_DIRECTIONS FOR THIS TASK_
Quote all entries in full, exactly.

==================================================

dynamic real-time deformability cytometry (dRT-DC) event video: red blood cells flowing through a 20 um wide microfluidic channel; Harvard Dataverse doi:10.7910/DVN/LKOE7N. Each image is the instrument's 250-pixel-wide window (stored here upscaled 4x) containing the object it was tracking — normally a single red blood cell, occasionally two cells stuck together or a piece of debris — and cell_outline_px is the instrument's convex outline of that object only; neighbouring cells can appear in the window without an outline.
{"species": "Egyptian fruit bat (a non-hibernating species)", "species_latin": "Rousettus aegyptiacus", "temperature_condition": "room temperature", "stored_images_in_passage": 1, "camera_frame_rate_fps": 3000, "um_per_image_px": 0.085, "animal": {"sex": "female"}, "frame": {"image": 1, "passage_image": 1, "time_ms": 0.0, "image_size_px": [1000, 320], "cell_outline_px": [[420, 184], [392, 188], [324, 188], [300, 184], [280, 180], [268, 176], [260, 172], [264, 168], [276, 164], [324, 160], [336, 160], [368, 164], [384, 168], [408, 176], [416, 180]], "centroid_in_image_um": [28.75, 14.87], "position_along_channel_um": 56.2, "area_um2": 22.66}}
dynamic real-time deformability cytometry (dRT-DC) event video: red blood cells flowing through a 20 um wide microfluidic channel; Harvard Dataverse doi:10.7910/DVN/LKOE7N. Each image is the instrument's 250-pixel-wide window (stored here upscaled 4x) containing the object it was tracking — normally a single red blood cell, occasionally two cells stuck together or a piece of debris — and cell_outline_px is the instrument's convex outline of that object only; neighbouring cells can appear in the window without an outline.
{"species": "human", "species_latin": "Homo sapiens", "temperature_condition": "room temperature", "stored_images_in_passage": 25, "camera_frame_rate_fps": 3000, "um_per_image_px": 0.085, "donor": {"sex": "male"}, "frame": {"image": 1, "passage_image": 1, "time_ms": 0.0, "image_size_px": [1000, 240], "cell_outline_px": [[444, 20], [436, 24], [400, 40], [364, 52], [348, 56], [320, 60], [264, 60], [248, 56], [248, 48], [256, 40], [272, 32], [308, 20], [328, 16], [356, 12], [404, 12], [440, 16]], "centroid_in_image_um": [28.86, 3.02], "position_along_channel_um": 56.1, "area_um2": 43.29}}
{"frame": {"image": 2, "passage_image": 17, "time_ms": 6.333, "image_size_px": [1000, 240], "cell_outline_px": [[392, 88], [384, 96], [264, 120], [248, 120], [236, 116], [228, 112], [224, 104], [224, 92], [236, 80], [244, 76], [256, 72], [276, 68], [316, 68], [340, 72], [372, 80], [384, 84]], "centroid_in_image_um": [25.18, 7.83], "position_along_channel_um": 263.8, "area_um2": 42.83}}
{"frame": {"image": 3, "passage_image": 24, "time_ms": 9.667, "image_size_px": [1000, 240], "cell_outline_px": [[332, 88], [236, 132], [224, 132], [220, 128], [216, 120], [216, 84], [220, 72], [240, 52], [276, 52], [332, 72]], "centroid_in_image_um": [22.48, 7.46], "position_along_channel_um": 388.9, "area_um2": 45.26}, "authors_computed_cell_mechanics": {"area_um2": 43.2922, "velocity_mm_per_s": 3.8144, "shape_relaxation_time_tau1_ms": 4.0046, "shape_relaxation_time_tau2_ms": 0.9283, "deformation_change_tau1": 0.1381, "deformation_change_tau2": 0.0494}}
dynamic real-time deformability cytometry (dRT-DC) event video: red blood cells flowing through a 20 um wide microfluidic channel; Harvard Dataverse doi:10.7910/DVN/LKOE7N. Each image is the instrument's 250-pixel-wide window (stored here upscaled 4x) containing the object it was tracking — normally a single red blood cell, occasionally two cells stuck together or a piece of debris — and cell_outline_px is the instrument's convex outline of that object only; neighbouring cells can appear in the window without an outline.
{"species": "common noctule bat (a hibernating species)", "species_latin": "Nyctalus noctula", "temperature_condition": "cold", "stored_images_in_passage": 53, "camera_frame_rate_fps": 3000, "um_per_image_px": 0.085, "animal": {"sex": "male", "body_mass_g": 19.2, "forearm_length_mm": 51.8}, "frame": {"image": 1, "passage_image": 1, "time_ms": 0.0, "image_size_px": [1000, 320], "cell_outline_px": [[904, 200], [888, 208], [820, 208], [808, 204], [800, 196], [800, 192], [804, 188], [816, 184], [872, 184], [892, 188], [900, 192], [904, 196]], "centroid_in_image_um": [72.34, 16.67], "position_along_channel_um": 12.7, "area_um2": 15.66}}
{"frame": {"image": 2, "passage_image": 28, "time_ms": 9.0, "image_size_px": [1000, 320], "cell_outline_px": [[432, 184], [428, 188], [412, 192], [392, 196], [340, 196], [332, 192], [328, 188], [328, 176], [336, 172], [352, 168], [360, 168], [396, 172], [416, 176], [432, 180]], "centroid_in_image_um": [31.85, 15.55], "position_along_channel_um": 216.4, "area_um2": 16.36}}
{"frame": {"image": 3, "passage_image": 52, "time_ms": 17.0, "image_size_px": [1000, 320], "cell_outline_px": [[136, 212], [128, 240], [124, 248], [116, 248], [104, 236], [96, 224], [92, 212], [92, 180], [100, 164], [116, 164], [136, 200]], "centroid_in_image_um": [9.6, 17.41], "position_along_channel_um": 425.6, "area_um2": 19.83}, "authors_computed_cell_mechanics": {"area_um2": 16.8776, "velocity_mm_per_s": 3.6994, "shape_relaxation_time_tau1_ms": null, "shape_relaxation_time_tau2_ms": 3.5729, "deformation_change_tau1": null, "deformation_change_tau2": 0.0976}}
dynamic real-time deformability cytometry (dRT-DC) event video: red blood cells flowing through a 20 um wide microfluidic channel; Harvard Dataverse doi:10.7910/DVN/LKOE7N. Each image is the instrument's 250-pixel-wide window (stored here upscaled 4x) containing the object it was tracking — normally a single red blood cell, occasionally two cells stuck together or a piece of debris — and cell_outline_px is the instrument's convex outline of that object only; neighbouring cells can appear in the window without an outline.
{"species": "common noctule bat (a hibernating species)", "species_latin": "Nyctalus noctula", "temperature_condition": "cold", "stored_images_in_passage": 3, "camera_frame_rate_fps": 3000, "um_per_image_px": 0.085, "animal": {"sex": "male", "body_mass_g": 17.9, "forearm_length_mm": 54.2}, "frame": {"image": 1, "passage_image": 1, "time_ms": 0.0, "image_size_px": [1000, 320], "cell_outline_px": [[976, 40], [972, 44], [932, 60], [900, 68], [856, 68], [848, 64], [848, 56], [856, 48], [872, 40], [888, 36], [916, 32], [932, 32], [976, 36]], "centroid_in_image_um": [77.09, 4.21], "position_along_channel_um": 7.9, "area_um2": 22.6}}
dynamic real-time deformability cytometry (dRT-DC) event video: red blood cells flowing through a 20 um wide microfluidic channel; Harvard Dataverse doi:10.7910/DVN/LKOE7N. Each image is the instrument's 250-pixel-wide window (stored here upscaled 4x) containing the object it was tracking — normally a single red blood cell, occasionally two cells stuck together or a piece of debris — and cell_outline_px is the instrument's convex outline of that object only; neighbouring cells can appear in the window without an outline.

==================================================

_ANSWER BELOW_
dynamic real-time deformability cytometry (dRT-DC) event video: red blood cells flowing through a 20 um wide microfluidic channel; Harvard Dataverse doi:10.7910/DVN/LKOE7N. Each image is the instrument's 250-pixel-wide window (stored here upscaled 4x) containing the object it was tracking — normally a single red blood cell, occasionally two cells stuck together or a piece of debris — and cell_outline_px is the instrument's convex outline of that object only; neighbouring cells can appear in the window without an outline.
{"species": "Egyptian fruit bat (a non-hibernating species)", "species_latin": "Rousettus aegyptiacus", "temperature_condition": "room temperature", "stored_images_in_passage": 1, "camera_frame_rate_fps": 3000, "um_per_image_px": 0.085, "animal": {"sex": "female"}, "frame": {"image": 1, "passage_image": 1, "time_ms": 0.0, "image_size_px": [1000, 320], "cell_outline_px": [[420, 184], [392, 188], [324, 188], [300, 184], [280, 180], [268, 176], [260, 172], [264, 168], [276, 164], [324, 160], [336, 160], [368, 164], [384, 168], [408, 176], [416, 180]], "centroid_in_image_um": [28.75, 14.87], "position_along_channel_um": 56.2, "area_um2": 22.66}}
dynamic real-time deformability cytometry (dRT-DC) event video: red blood cells flowing through a 20 um wide microfluidic channel; Harvard Dataverse doi:10.7910/DVN/LKOE7N. Each image is the instrument's 250-pixel-wide window (stored here upscaled 4x) containing the object it was tracking — normally a single red blood cell, occasionally two cells stuck together or a piece of debris — and cell_outline_px is the instrument's convex outline of that object only; neighbouring cells can appear in the window without an outline.
{"species": "human", "species_latin": "Homo sapiens", "temperature_condition": "room temperature", "stored_images_in_passage": 25, "camera_frame_rate_fps": 3000, "um_per_image_px": 0.085, "donor": {"sex": "male"}, "frame": {"image": 1, "passage_image": 1, "time_ms": 0.0, "image_size_px": [1000, 240], "cell_outline_px": [[444, 20], [436, 24], [400, 40], [364, 52], [348, 56], [320, 60], [264, 60], [248, 56], [248, 48], [256, 40], [272, 32], [308, 20], [328, 16], [356, 12], [404, 12], [440, 16]], "centroid_in_image_um": [28.86, 3.02], "position_along_channel_um": 56.1, "area_um2": 43.29}}
{"frame": {"image": 2, "passage_image": 17, "time_ms": 6.333, "image_size_px": [1000, 240], "cell_outline_px": [[392, 88], [384, 96], [264, 120], [248, 120], [236, 116], [228, 112], [224, 104], [224, 92], [236, 80], [244, 76], [256, 72], [276, 68], [316, 68], [340, 72], [372, 80], [384, 84]], "centroid_in_image_um": [25.18, 7.83], "position_along_channel_um": 263.8, "area_um2": 42.83}}
{"frame": {"image": 3, "passage_image": 24, "time_ms": 9.667, "image_size_px": [1000, 240], "cell_outline_px": [[332, 88], [236, 132], [224, 132], [220, 128], [216, 120], [216, 84], [220, 72], [240, 52], [276, 52], [332, 72]], "centroid_in_image_um": [22.48, 7.46], "position_along_channel_um": 388.9, "area_um2": 45.26}, "authors_computed_cell_mechanics": {"area_um2": 43.2922, "velocity_mm_per_s": 3.8144, "shape_relaxation_time_tau1_ms": 4.0046, "shape_relaxation_time_tau2_ms": 0.9283, "deformation_change_tau1": 0.1381, "deformation_change_tau2": 0.0494}}
dynamic real-time deformability cytometry (dRT-DC) event video: red blood cells flowing through a 20 um wide microfluidic channel; Harvard Dataverse doi:10.7910/DVN/LKOE7N. Each image is the instrument's 250-pixel-wide window (stored here upscaled 4x) containing the object it was tracking — normally a single red blood cell, occasionally two cells stuck together or a piece of debris — and cell_outline_px is the instrument's convex outline of that object only; neighbouring cells can appear in the window without an outline.
{"species": "common noctule bat (a hibernating species)", "species_latin": "Nyctalus noctula", "temperature_condition": "cold", "stored_images_in_passage": 53, "camera_frame_rate_fps": 3000, "um_per_image_px": 0.085, "animal": {"sex": "male", "body_mass_g": 19.2, "forearm_length_mm": 51.8}, "frame": {"image": 1, "passage_image": 1, "time_ms": 0.0, "image_size_px": [1000, 320], "cell_outline_px": [[904, 200], [888, 208], [820, 208], [808, 204], [800, 196], [800, 192], [804, 188], [816, 184], [872, 184], [892, 188], [900, 192], [904, 196]], "centroid_in_image_um": [72.34, 16.67], "position_along_channel_um": 12.7, "area_um2": 15.66}}
{"frame": {"image": 2, "passage_image": 28, "time_ms": 9.0, "image_size_px": [1000, 320], "cell_outline_px": [[432, 184], [428, 188], [412, 192], [392, 196], [340, 196], [332, 192], [328, 188], [328, 176], [336, 172], [352, 168], [360, 168], [396, 172], [416, 176], [432, 180]], "centroid_in_image_um": [31.85, 15.55], "position_along_channel_um": 216.4, "area_um2": 16.36}}
{"frame": {"image": 3, "passage_image": 52, "time_ms": 17.0, "image_size_px": [1000, 320], "cell_outline_px": [[136, 212], [128, 240], [124, 248], [116, 248], [104, 236], [96, 224], [92, 212], [92, 180], [100, 164], [116, 164], [136, 200]], "centroid_in_image_um": [9.6, 17.41], "position_along_channel_um": 425.6, "area_um2": 19.83}, "authors_computed_cell_mechanics": {"area_um2": 16.8776, "velocity_mm_per_s": 3.6994, "shape_relaxation_time_tau1_ms": null, "shape_relaxation_time_tau2_ms": 3.5729, "deformation_change_tau1": null, "deformation_change_tau2": 0.0976}}
dynamic real-time deformability cytometry (dRT-DC) event video: red blood cells flowing through a 20 um wide microfluidic channel; Harvard Dataverse doi:10.7910/DVN/LKOE7N. Each image is the instrument's 250-pixel-wide window (stored here upscaled 4x) containing the object it was tracking — normally a single red blood cell, occasionally two cells stuck together or a piece of debris — and cell_outline_px is the instrument's convex outline of that object only; neighbouring cells can appear in the window without an outline.
{"species": "common noctule bat (a hibernating species)", "species_latin": "Nyctalus noctula", "temperature_condition": "cold", "stored_images_in_passage": 3, "camera_frame_rate_fps": 3000, "um_per_image_px": 0.085, "animal": {"sex": "male", "body_mass_g": 17.9, "forearm_length_mm": 54.2}, "frame": {"image": 1, "passage_image": 1, "time_ms": 0.0, "image_size_px": [1000, 320], "cell_outline_px": [[976, 40], [972, 44], [932, 60], [900, 68], [856, 68], [848, 64], [848, 56], [856, 48], [872, 40], [888, 36], [916, 32], [932, 32], [976, 36]], "centroid_in_image_um": [77.09, 4.21], "position_along_channel_um": 7.9, "area_um2": 22.6}}
dynamic real-time deformability cytometry (dRT-DC) event video: red blood cells flowing through a 20 um wide microfluidic channel; Harvard Dataverse doi:10.7910/DVN/LKOE7N. Each image is the instrument's 250-pixel-wide window (stored here upscaled 4x) containing the object it was tracking — normally a single red blood cell, occasionally two cells stuck together or a piece of debris — and cell_outline_px is the instrument's convex outline of that object only; neighbouring cells can appear in the window without an outline.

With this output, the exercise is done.